The tone of media reports is key to their translation. Commentators encouraging people to ‘be with your families at this time’, whilst seemingly benign are actually screaming “it’s the end-of-days….a zombie apocalypse….we’re all gonna die…aaaargh!” Breathless phrases like ‘the war on coronavirus’ are designed to hype the situation, and don’t help. And whoever was responsible for the Cape Times billboard shouting ‘Killer Virus’ should be taken outside and shot. It’s not a ‘killer virus’. A ‘killer virus’ would kill you. Every time. It’s why peanuts are not called ‘killer nuts’…except, maybe, by the Cape Times.

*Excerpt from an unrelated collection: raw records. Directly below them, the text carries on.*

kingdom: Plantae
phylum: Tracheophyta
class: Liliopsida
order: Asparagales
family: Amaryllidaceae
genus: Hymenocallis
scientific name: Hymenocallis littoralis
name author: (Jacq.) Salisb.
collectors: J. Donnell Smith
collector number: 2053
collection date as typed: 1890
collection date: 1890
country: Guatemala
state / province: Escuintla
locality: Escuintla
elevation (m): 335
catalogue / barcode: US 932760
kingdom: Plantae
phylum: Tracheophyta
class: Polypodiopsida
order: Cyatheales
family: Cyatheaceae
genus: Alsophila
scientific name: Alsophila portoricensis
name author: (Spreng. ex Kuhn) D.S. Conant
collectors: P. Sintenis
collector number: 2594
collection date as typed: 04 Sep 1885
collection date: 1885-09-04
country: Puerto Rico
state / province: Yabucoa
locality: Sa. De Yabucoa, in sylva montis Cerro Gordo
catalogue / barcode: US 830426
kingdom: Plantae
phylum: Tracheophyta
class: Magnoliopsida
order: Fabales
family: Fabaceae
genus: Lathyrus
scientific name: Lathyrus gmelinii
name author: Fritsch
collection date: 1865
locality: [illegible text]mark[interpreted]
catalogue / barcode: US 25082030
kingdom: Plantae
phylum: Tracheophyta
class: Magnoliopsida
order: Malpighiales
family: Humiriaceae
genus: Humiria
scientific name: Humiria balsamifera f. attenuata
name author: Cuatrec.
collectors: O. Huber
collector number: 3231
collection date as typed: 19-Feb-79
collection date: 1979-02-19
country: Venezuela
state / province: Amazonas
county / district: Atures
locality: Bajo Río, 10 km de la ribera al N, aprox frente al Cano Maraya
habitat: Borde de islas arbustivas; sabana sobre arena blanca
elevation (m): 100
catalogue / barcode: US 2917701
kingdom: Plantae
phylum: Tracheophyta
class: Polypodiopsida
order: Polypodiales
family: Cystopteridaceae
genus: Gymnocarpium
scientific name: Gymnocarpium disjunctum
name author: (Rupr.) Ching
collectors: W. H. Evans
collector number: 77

Furthermore, figures out of context tell only part of the story; or as I like to say: ‘content is king, context is King Kong’. The ages and states of health of people before they were infected are important. Covid-19 is especially harmful to the elderly and already unhealthy. At the risk of sounding harsh, that’s evolution for you – and that’s from someone shuffling towards retirement age! It’s also why Covid-19 may thrive on cruise ships, which are popular with elderly tourists. The relatively high death toll in Italy could probably be because whereas in most Western cultures elderly people are farmed off to retirement homes or to die alone in draughty apartments, the Italians are more caring, and prefer to keep their ‘nonnas’ close at (now, unfortunately, virus-covered) hand. That, for me, is one of the real tragedies of this pandemic.

Science journalists are specialists in all this stuff. But, more importantly, they’re the critical eye and composed voice for any story claiming to speak for science. If a sub-editor wants to run with “Scientists say coffee gives you cancer!”, the science journalist is the one recommending otherwise, pointing out the research involved pumping massive caffeine overdoses into a dozen rats, and so has no bearing on billions of humans.

Science journalists know that every bit of research is a very small piece in a very big, very complicated puzzle. In all the discordant clutter around Covid-19, they’re the ones searching for the pieces of truth and fitting them together to get the full picture.

With that in mind, now that Covid-19 is here just on the cusp of our flu season, nogal, this is what you should know: South African mainstream news media has few qualified science journalists. Following the 2007/2008 financial crash and the viral growth of social media, science journalists were the first to be culled by major news organisations looking to cut costs. Right now, while those same organisations are scrambling to make sense of what’s happening, social media – that unfettered phalanx of totally unqualified commentators – will largely define the Covid-19 narrative in South Africa.

It’s why someone asked me the other day if it’s true “you can get coronavirus from eating pilchards”, and why someone else told me they’re not concerned because “only white people catch coronavirus”.

So, keep calm, and stay off social media, it’s probably more dangerous than the virus.